I laughed so loud reading this, I woke up the dogs!! This is EXACTLY what I thought too after I read about Willow's antics!


----------



## Adriennelane (Feb 13, 2008)

That's what happens at our house, LOL. Well, that or she just gets up and walks away. I woke up the other night just as she was jumping out of our bed to sleep in the floor. I inhaled a deep breath and smelled the obvious smell of doggy sleep fart. Of course, Bart was sleeping so deeply he had no idea.


----------



## grcharlie (Nov 10, 2007)

Yeah......blame it on the dog.......LOL. Sally used to do that in OB school. And the day Daisy graduated puppy school. The trainer handed me the diploma and just a minute later she pooped in the middle of the room........Im like NOOOOOO!


----------



## Mssjnnfer (Aug 9, 2009)

LOL, this thread was making me laugh really hard. 

The first time Gary's parents came to see our "well-behaved golden retriever" ... we were all standing in the living room chatting, Mojo wanders in the middle of all of us and pees. And it wasn't just a little tinkle... it was a lake. 

LOL, you guys are so funny.


----------



## paula bedard (Feb 5, 2008)

Oh No, Not Willow! 
I have some funny doggie fart stories...but you really had to be there...


----------



## docdoo475 (Jul 14, 2009)

Ahh man, Scooby did the exact same thing last year at thanksgiving in the living room. Good thing he's cute.


----------



## gold4me (Mar 12, 2006)

ha ha ha ha ha Did your face get red???


----------



## sunshinesmom (Sep 24, 2008)

Thanks for the laugh!!! That sure brings back memories of my goofy Riley. The chemo he received for the lymphoma made him fart like a pro. I have one of those ridiculous remote control fart machines (I sometimes have immature humor) but I never needed it around Riley. I even think he figured out that it made us laugh - or at least that's what I thought - because he always seemed to want an audience before letting one loose.


----------



## maple1144 (Oct 18, 2009)

I love the idea of our pups farting to entertain us! lol


----------



## LibertyME (Jan 6, 2007)

Thanks for the giggle!
You just know everyone there told tht story to everyone they met for the rest of the day!

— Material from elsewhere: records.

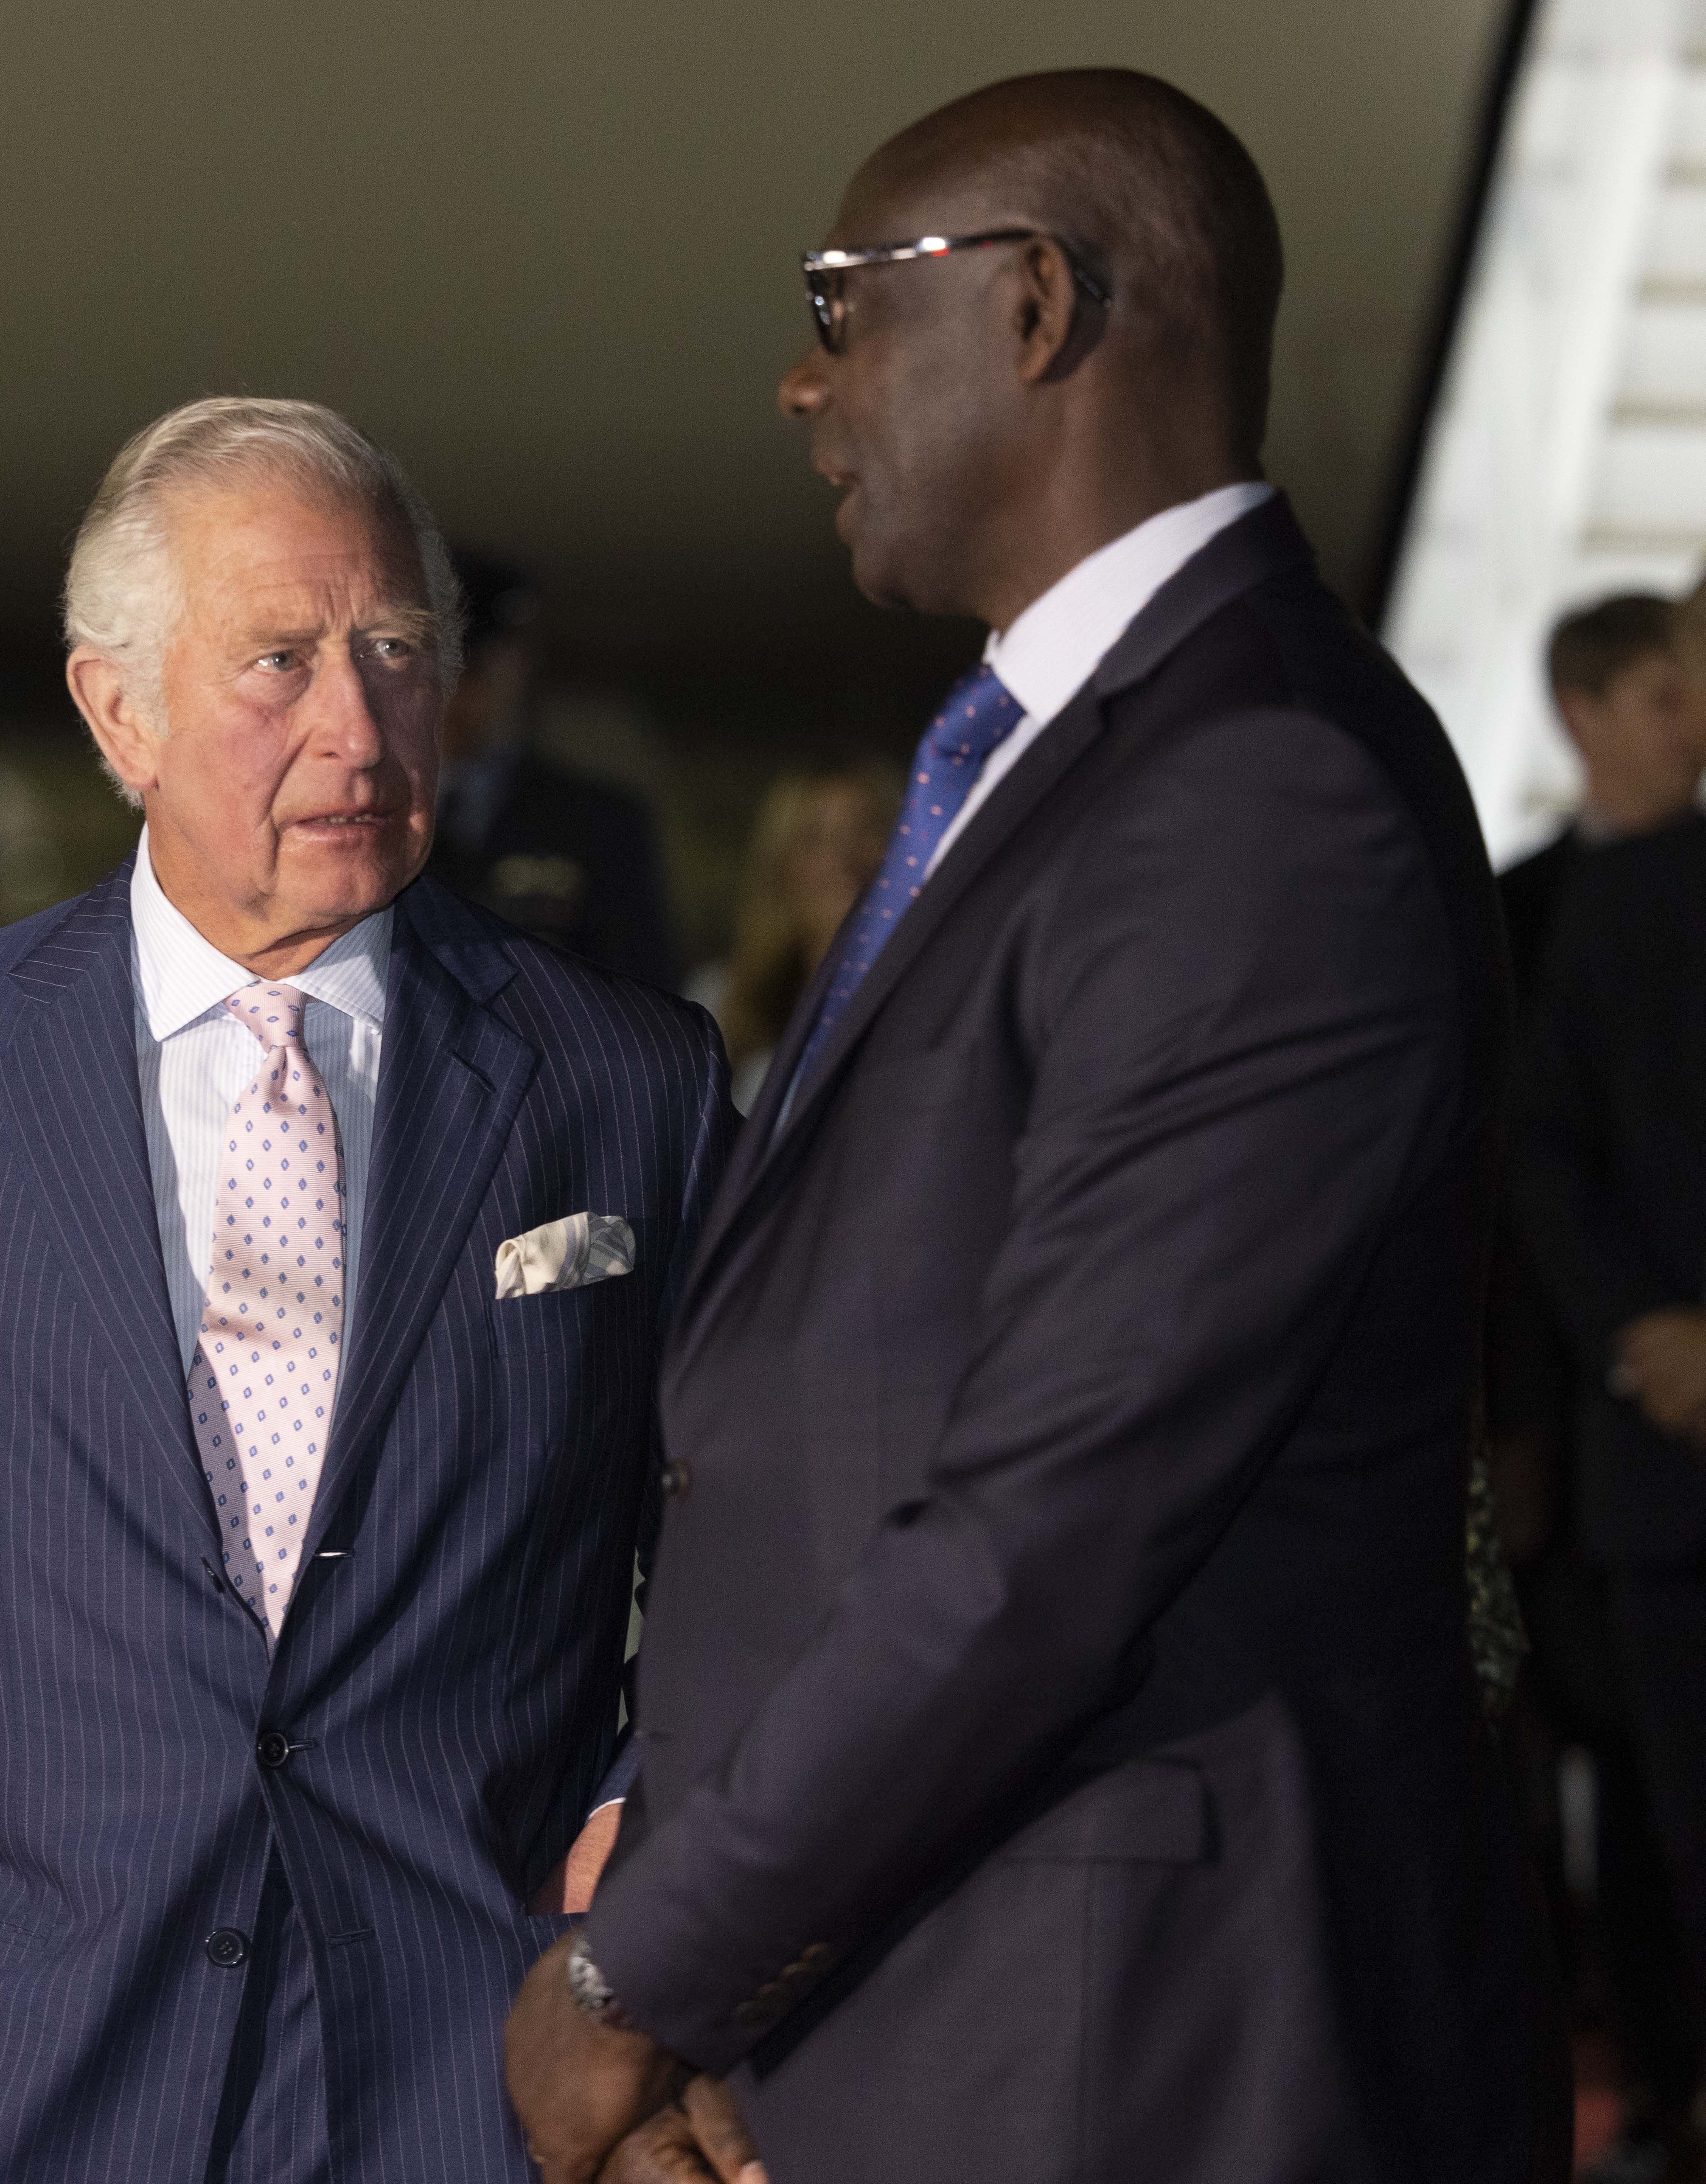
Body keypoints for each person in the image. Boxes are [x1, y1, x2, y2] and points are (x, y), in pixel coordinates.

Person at [507, 67, 1552, 2184]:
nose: (805, 391)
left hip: (1118, 2053)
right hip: (915, 1994)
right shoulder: (1062, 756)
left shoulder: (1259, 789)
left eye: (839, 308)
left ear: (1035, 307)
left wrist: (634, 1978)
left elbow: (1049, 1518)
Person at [0, 399, 733, 2182]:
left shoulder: (619, 1079)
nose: (354, 725)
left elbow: (740, 1535)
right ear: (118, 707)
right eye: (277, 660)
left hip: (447, 2072)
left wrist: (623, 1827)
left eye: (395, 651)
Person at [1493, 595, 1705, 2182]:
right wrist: (1636, 1331)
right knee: (1650, 1802)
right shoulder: (1586, 906)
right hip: (1637, 1445)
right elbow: (1530, 1158)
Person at [425, 549, 680, 989]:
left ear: (515, 667)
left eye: (473, 667)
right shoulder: (363, 812)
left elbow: (644, 991)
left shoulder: (598, 824)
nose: (455, 690)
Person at [687, 762, 898, 1112]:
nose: (841, 858)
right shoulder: (718, 998)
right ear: (781, 864)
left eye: (863, 830)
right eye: (815, 839)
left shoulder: (924, 993)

FYI girls dont "Fart" they "Fluff" ;-)


----------



## Refused Autopsy (Apr 18, 2009)

Cute story!! Thanks for the share!!


----------



## moverking (Feb 26, 2007)

Uh-oh...Willow needs some Beano, lol



Faith's mommy said:


> i know this is totally off topic, but i just love the name Willow!


And I always think of Joan Armatrading's song "Willow" 

http://www.lyrics007.com/Boys On The Side Soundtrack Lyrics/Willow Lyrics.html


----------



## goldengirls550 (Jun 12, 2008)

Haha! That is too funny!

The worst are what we call Aubrie's "SBD's"- silent, but deadly. You will be in a room with Aubrie and other people and Aubrie lets one rip. It's so bad I swear it can peel paint off the walls! Then, you have to come up with a convincing way to tell everyone IT WAS REALLY THE DOG, I SWEAR!!! While Aubrie just fans the fumes around with her tail and looks very innocent. :doh:


----------



## Lisa_and_Willow. (Dec 18, 2007)

paula bedard said:


> Oh No, Not Willow!
> I have some funny doggie fart stories...but you really had to be there...


No thanks!


----------